Je suppose que c’était une élève de cette école. Elle portait un pull bleu marine et un jean de même couleur, et ce qui était remarquable, c’était son visage. Elle avait un visage plein et rond mais sans excès, d’une couleur véritablement empourprée, avec des cheveux blonds bouclés. Elle marchait avec une copine, et je ne sais pas si son teint enflammé venait du fait que pour une raison ou une autre, elle venait de rougir extrêmement ou bien si c’était son teint naturel.


Deux hommes en bleu de travail, qui passaient par là, la regardèrent aussi tant elle était jolie. Avec ca couronne de cheveux blonds et son teint empourpré, on aurait  une personnification de l’astre du jour, mais avec une expression de candeur et de gentillesse.

Quel âge avait-elle ? Peut-être pas plus de 14 ans.


Certes je sais qu’il y a des gens suffisamment méfiants pour s’indigner qu’on trouve seulement jolies des jeunes filles de cet âge, mais si le monde était tel qu’on peut le rêver, et si j’avais eu la prestance et le rang qu’il fallait, c’est volontiers que je me serais agenouillé devant elle pour être son chevalier servant et son homme-lige, comme devant une jeune châtelaine du Moyen-Age.
Mais elle avait 14 ans et je n’allais pas attendre trois ans qu’elle ait à peu près l’âge qu’il fallait (et j’aurais eu trois ans de plus) pour tenter ma chance et évidemment me ramasser… La beauté (notre conception de la beauté) passe parfois à côté de nous comme certains astéroïdes en frôlent d’autres mais ils suivent leur orbite dont rien ne peut les écarter et s’éloignent à jamais.

 

 

 

 

 

Le temps passe. Nostalgie de 1980. 

 



 
J’avais vu passer 1979 et 1980. Le monde d’alors était différent. Personne ne se promenait en tenant son téléphone portable à la main en permanence,  pour la bonne raison que personne n’avait de portable ; personne n’avait d’ordinateur chez soi et encore moins d'ordinateur portable ; les voitures qui circulaient étaient celles de cette époque, qui nous paraissent mastoc et sans charme (des Renault 16 ou 20, des Peugeot 104, des Chrysler fabriquées en France) ; l’actualité parlait de Mesrine, qui avait été abattu, dans un Paris populaire qui avait l’air du décor d’un film d’Audiard et qui n'existe probablement plus. A Marseille, loin de mon petit monde, on vivait les derniers soubresauts de la French Connexion. L'économie locale était en train de changer sans que beaucoup de gens, sauf ceux directement concernés, s'en aperçoivent, et la faillite de l'entreprise de réparation navale Terrin annonçait pour Marseille le début d'une crise durable.
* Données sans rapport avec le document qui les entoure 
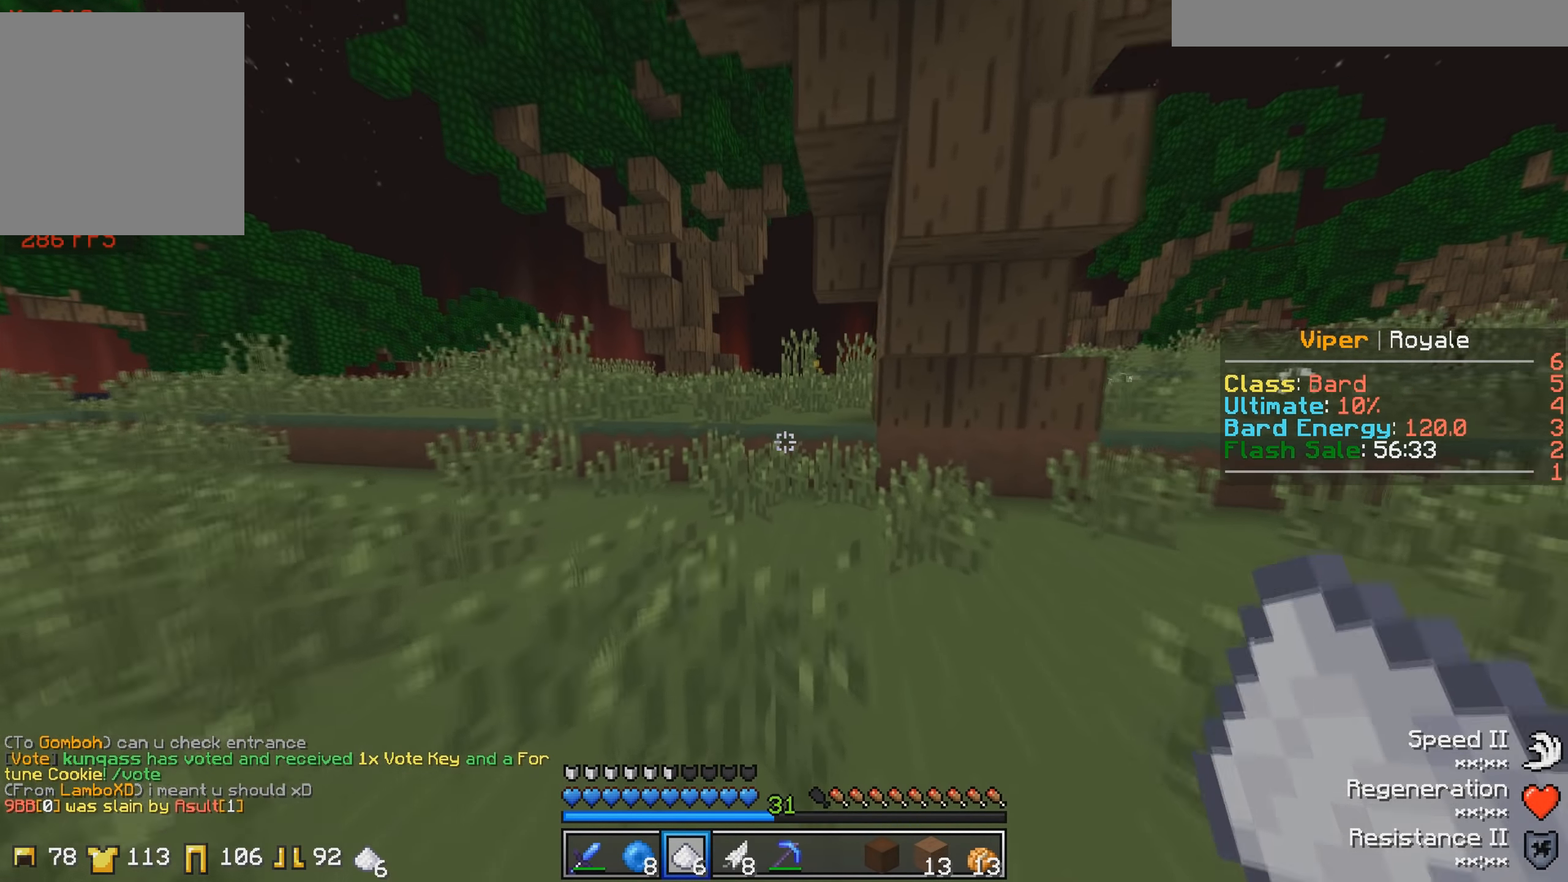
{"keys": ["w"], "events": []}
Claude François était mort peu auparavant, dans sa baignoire. Les gens qui ne s’intéressaient pas particulièrement aux chanteurs et aux groupes musicaux rock ou pop qui avaient le plus de succès chez les jeunes, retenaient les refrains chantés par Joëlle du groupe Il était une fois, par Michel Fugain ou Gérard Lenormand. Lio et Mylène Farmer débutaient, et si vous allumiez la télé vers 18 heures, vous pouviez entendre le générique (version française) du dessin animé japonais Capitaine Flam (« Capitaine Flam, tu n’es pas de notre galaxiiie… »). La musique disco régnait aussi, avec ses chanteurs pailletés en pantalons à pattes d'éléphant qui se déhanchaient sur le rythme répétitif des grosses caisses et des synthétiseurs. Sans paillettes mais une canne à la main, cravate large et veste cintrée, Patrick Hernandez gagnait la célébrité et une fortune avec une seule chanson : Born to be alaïïïve. Dans une chanson un peu plus ancienne mais toujours dans l'air du temps, Michel Sardou parlait d’une maladie d’amour, une rivière insolente qui unissait dans son lit les cheveux blonds et les cheveux gris : c’était déjà une chance que d’en être à ce stade de la maladie…
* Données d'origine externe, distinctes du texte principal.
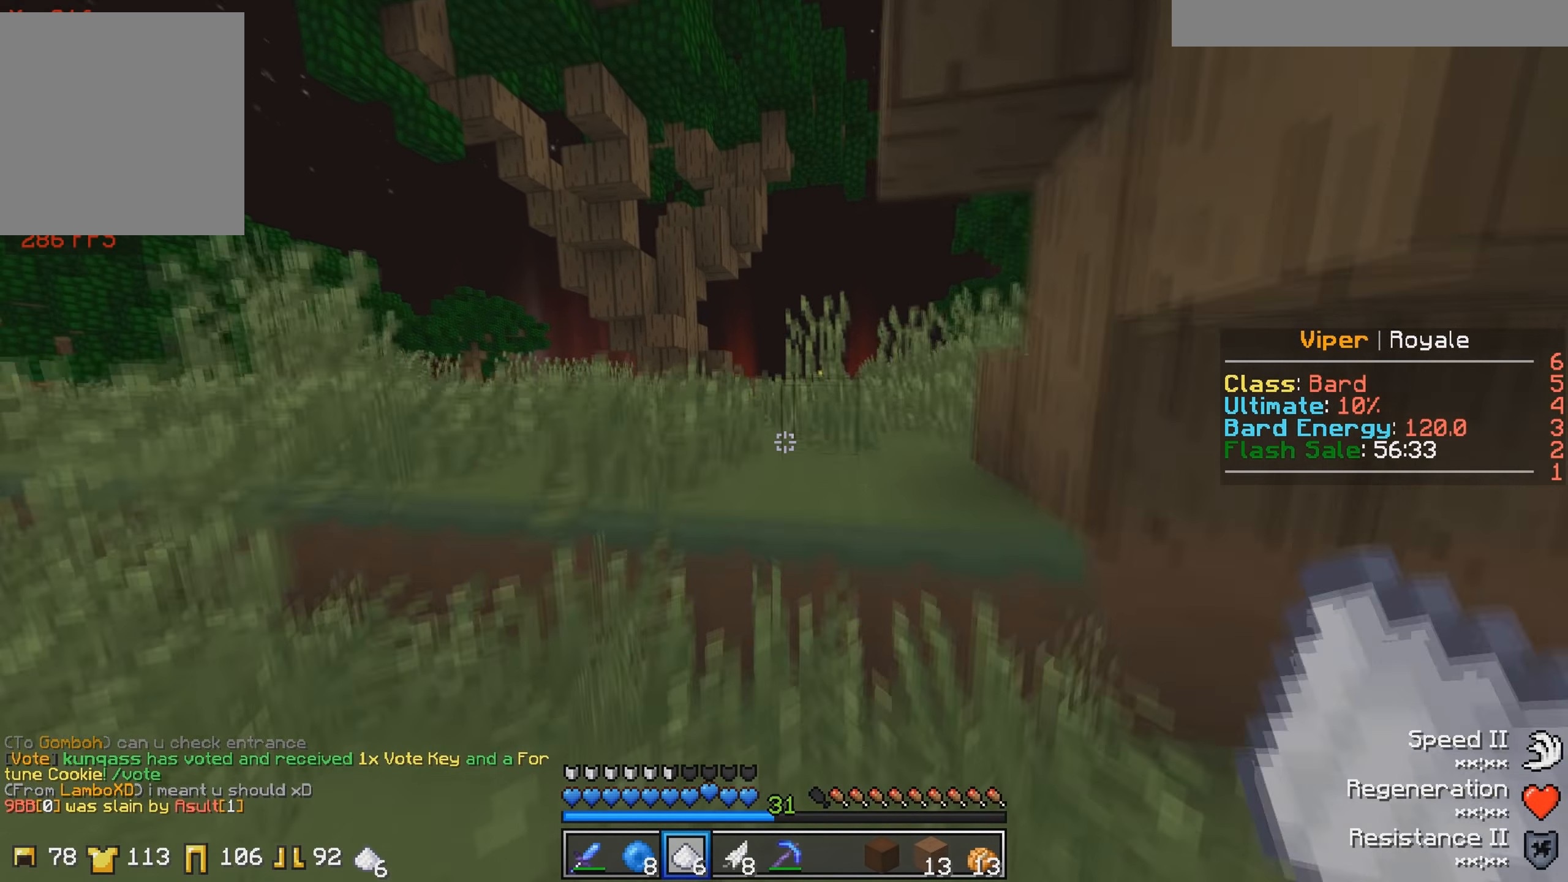
{"keys": ["w"], "events": []}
1981 avait commencé et j’étais maintenant vraiment obligé de trouver un travail définitif, après une tentative peu concluante et peu rémunératrice d’être courtier en publicité pour une revue d’art locale.
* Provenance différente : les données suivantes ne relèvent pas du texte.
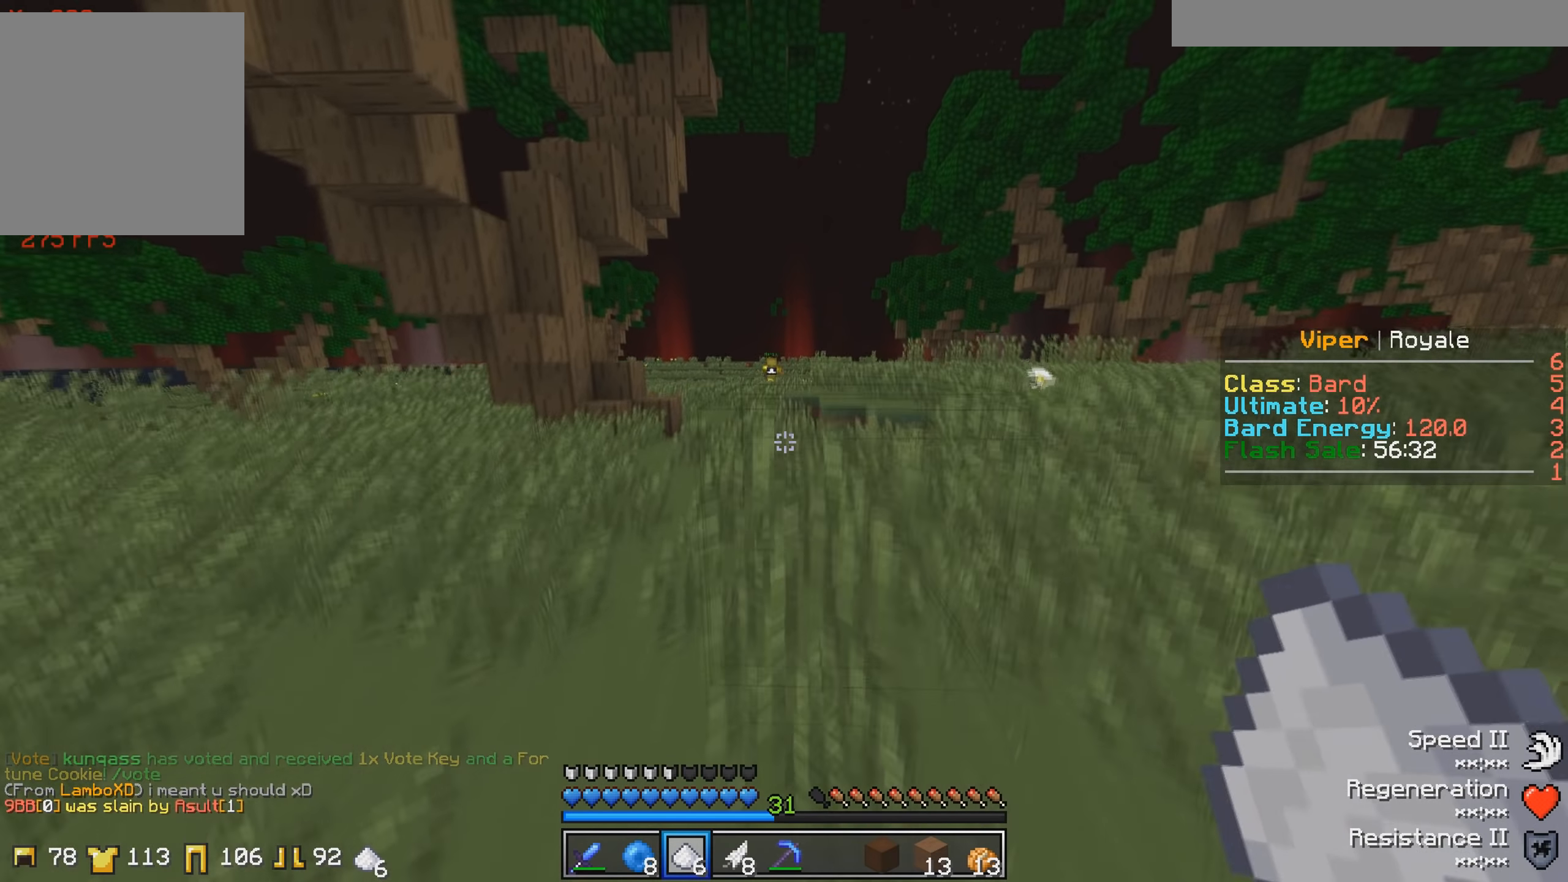
{"keys": ["w"], "events": []}
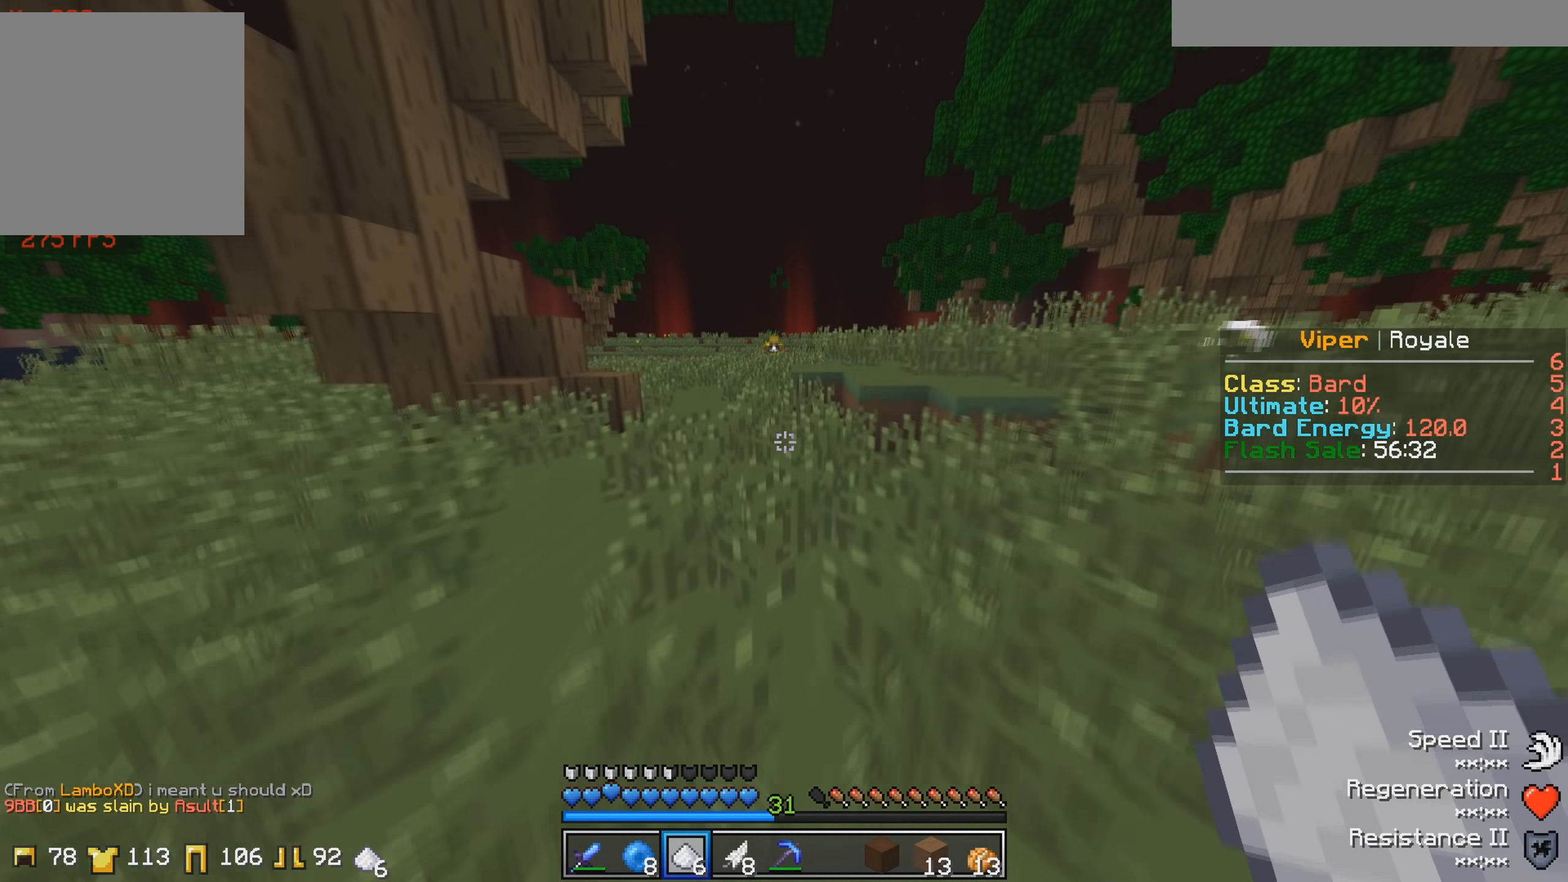
{"keys": ["w"], "events": []}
Tout en préparant un concours (que j’avais déjà passé une fois et raté), je rencontrais encore d’autres jeunes filles, puisque mon quartier central me permettait de voir beaucoup de lycéennes des établissements religieux ou publics proches de chez moi.

Parmi ces filles que je rencontrais sans vraiment le faire exprès, mais quand même un peu, j’en avais remarqué une qui manifestement m’avait aussi remarqué.


Elle avait un visage rond et plein, comme j’aimais, mais sans pour autant avoir cet aspect joufflu de Poussin, ni la remarquable régularité de traits de Carine. Son expression était généralement assez triste, ce qui lui donnait une ressemblance avec les deux autres jeunes filles. Elle portait ses cheveux blonds tressés dans une longue natte, ce qui n’était pas courant, et je ne savais pas si ça me plaisait, préférant les cheveux ondulés ou à grosses boucles.  Elle s’habillait de façon assez « sport » : par exemple en ce printemps, des sortes de parkas légères sans manches  avec des boudins (un peu comme des gilets de sauvetage) étaient à la mode et elle en avait une.

La dernière fois que j’ai eu l’occasion de la voir, à la fin de l’année scolaire, à quelques rues de chez moi, elle était assise sur la partie passager de la selle d’une moto, les jambes posées sur le châssis, le visage toujours un peu triste et indifférent, boudeur. D’autres jeunes (dont certainement le possesseur de la moto, car je ne pense pas qu’elle appartenait à la jeune fille qui sinon se serait plutôt assise à la place du conducteur ?) discutaient à quelques pas et elle semblait peu intéressée par la discussion. Elle me jeta un regard comme je passais, et je suppose que si je l’avais abordée (pas à ce moment-là, bien sûr, quand elle était seule) elle aurait été tout sauf étonnée.


Mais j’avais déjà une collection d’échecs avec cette méthode et je ne tenais pas à en ajouter un de plus dans une version négative du catalogue de Don Juan (Don Juan a un catalogue de toutes les femmes qu’il a eues, moi ça aurait été un catalogue de ratages plus ou moins rapides…).


De plus, je me disais que le possesseur de la moto était peut-être son petit ami, ce qui dans ce cas me décourageait de tenter ma chance avec une fille habituée à connaître des garçons qui avaient un autre style de vie que le mien, un style de vie bien plus sympathique et stimulant.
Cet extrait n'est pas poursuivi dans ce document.